Electric Forklift Energy Prediction from Heterogeneous CAN-Bus Data
Toyota Material Handling Europe · Mjölby, Sweden
Built a scalable, end-to-end pipeline that transforms raw multi-source sensor streams into structured ML-ready data — enabling accurate energy consumption forecasting for electric forklifts where no efficient unified method existed before.
The Problem
Electric forklifts produce large, heterogeneous time-series data — current, voltage, speed — at different sampling rates from multiple acquisition systems. Without consistent alignment and phase identification, energy modeling fails at scale.
My Contribution
- Built an end-to-end Python ETL pipeline to ingest, clean, and synchronise multi-source CAN-bus sensor data (1 Hz–500 Hz, 41 channels)

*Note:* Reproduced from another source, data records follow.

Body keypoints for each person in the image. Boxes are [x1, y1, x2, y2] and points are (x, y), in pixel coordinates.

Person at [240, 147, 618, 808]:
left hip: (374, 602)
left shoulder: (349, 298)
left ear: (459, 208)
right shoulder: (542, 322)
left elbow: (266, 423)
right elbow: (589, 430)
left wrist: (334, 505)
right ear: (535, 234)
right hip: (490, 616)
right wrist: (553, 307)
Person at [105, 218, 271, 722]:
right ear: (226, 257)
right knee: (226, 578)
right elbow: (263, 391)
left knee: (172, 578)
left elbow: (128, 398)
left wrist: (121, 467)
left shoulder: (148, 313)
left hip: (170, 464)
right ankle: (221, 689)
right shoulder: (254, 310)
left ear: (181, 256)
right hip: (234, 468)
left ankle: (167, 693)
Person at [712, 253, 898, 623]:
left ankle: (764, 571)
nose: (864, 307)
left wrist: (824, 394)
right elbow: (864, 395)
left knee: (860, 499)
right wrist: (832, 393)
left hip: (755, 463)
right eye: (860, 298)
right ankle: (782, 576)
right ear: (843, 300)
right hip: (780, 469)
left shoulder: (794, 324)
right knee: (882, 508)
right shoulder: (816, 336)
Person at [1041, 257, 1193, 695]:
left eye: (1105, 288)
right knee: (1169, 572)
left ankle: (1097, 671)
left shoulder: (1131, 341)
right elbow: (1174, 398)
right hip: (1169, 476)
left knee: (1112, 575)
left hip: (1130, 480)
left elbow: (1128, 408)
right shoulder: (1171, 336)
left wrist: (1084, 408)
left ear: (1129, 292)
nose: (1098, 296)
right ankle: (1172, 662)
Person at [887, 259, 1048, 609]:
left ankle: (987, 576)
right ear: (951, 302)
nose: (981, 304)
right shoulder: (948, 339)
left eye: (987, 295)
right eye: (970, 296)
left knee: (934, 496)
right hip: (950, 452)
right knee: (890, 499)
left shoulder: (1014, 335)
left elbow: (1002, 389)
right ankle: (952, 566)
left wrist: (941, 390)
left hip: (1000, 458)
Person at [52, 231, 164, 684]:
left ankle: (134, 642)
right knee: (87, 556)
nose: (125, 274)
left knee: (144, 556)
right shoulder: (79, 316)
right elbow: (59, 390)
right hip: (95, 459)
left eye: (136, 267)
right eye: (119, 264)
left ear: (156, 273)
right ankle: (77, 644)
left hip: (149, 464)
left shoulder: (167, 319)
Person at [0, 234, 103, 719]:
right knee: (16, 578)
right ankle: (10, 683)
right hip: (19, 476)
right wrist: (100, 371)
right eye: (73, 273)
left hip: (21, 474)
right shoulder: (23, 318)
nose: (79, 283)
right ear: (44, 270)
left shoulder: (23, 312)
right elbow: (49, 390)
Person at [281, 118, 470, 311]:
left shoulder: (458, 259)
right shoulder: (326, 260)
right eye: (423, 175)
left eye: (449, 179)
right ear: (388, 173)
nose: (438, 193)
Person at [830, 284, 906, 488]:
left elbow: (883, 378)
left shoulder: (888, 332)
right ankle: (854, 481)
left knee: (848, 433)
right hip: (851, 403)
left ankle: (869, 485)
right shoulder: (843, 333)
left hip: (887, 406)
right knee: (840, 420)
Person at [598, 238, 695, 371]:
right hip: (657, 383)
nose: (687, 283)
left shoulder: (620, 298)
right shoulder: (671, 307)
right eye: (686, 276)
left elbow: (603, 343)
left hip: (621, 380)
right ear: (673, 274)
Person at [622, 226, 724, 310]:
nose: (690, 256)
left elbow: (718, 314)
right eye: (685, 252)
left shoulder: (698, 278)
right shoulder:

- Applied Binary Segmentation (BinSeg, L²) to detect 7 operational motion phases — validated at silhouette score 0.675 and Rand Index >0.9998
- Computed phase-level KPIs (energy, power, distance, speed) and trained a PyTorch Multi-Task DNN with physics-informed loss — R² = 0.969 / 0.920 / 0.839 across acceleration, deceleration, and constant-speed phases
- Developed a Hybrid CNN–LSTM for post-run energy estimation (R² = 0.986 / 0.983 / 0.912, 78 test trips) and a GMM safety classifier (BIC/AIC validated) to flag unsafe driving segments
Demonstrated that consistent preprocessing of heterogeneous sensor streams is critical for accurate energy modeling — providing a validated framework for future predictive systems in material-handling applications.